■ Selected extract
Running the tests, as well as performing code coverage at the same time, can be triggered via:

node_modules/.bin/karma start my.conf.js

which will dump the output like:

INFO [karma]: Karma v0.10.2 server started at http://localhost:9876/
INFO [launcher]: Starting browser PhantomJS
INFO [PhantomJS 1.9.2 (Linux)]: Connected on socket N9nDnhJ0Np92NTSPGx-X
PhantomJS 1.9.2 (Linux): Executed 1 of 1 SUCCESS (0.029 secs / 0.003 secs)

As expected (from the previous manual invocation of the spec runner), the test passed just fine. However, the most particular interesting piece here is the code coverage report, it is stored (in the default location) under the subdirectory coverage. Open the report in your favorite browser and there you'll find the coverage analysis report.

branch_uncovered

Behind the scene, Karma is using Istanbul, a comprehensive JavaScript code coverage tool (read also my previous blog post on JavaScript Code Coverage with Istanbul). Istanbul parses the source file, in this example sqrt.js, using Esprima and then adds some extra instrumentation which will be used to gather the execution statistics. The above report that you see is one of the possible outputs, Istanbul can also generate LCOV report which is suitable for many continuous integration systems (Jenkins, TeamCity, etc). An extensive analysis of the coverage data should also prevent any future coverage regression, check out my other post Hard Thresholds on JavaScript Code Coverage.

One important thing about code coverage is branch coverage. If you pay attention carefully, our test above is still not exercising the situation where the input to My.sqrt is negative. There is a big "I" marking in the third-line of the code, this is Istanbul telling us that the if branch is not taken at all (for the else branch, it will be an "E" marker). Once this missing branch is noticed, improving the situation is as easy as adding one more test to the spec:

it("should throw an exception if given a negative number", function() {
  expect(function(){ My.sqrt(-1); }).
    toThrow(new Error("sqrt can't work on negative number"));
});

Once the test is executed again, the code coverage report looks way better and everyone is happy.

full_coverage

If you have some difficulties following the above step-by-step instructions, take a look at a Git repository I have prepared: github.com/ariya/coverage-jasmine-istanbul-karma. Feel free to play with it and customize it to suit your workflow!

■ Problem 1
Answer these from the text on Karma code coverage:
(a) Which browser does Karma start in its output?
(b) In which subdirectory is the coverage report stored by default?
(c) What marker does Istanbul show when the else branch is not taken?
■ Problem 2
Write the next part of the text on Karma code coverage, picking up after its final sentence.

■ Provided data
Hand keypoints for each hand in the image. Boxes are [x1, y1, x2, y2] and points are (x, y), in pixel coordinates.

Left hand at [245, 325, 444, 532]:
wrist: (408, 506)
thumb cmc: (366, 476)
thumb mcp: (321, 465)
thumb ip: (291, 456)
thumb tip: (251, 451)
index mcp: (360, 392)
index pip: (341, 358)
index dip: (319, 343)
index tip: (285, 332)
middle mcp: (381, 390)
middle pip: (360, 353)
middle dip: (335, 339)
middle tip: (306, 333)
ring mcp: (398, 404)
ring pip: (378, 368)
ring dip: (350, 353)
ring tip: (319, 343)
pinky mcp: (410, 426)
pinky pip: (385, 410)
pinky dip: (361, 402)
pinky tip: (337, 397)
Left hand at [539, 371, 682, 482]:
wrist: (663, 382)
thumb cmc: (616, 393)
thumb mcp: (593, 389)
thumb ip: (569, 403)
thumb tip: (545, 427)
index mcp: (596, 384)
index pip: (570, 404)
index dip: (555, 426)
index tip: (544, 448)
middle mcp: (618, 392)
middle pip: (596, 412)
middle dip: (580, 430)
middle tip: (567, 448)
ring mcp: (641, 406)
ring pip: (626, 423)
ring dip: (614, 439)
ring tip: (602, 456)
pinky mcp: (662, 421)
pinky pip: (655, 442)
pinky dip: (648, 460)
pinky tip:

■ Exercise result 1
(a) PhantomJS
(b) coverage
(c) An "E" marker

■ Exercise result 2
  • JT

    Great post as always. Thank you!

    • http://ariya.ofilabs.com/ Ariya Hidayat

      Glad to know it’s useful.

  • Citroenboom

    Totally out of the scope of this blog post, but I have a question: the main reason I haven’t started using code coverage tools such as instanbul, is that I’m anxious I will overtest stuff just to make the code coverage better. What is an acceptable figure?

    When I started out with TDD, I was testing way too many things, and I learned just to test the important stuff, not the whole project in every minor detail. What are your thoughts?

  • Matthew Kastor

    Nice. Thanks for sharing this.

    • http://ariya.ofilabs.com/ Ariya Hidayat

      You are welcome.

  • Aats

    Hey Aria,
    Thanks for blogging on Code coverage for JS Unit tests.
    I’ve been using Karma quite a lot for my Unit tests and I get all the nice things around coverage (with its inbuilt support with Istanbul). Everything works great for me in the Unit Test world.

    However, I also have functional tests in which I don’t load/serve the js source code via Karma. Instead, only tests are served via Karma and those tests get the js source code from a different server. The interesting thing is that different server is running on the same machine as Karma server is running on.

    Any idea, if there is a way to get code coverage on my functional tests?

    • http://ariya.ofilabs.com/ Ariya Hidayat

      Check istanbul middleware project which can serve instrumented JavaScript code for your testing. Instead of the plain vanilla code, your test will load the instrumented version and thus you can gather the coverage instrumentation yourself.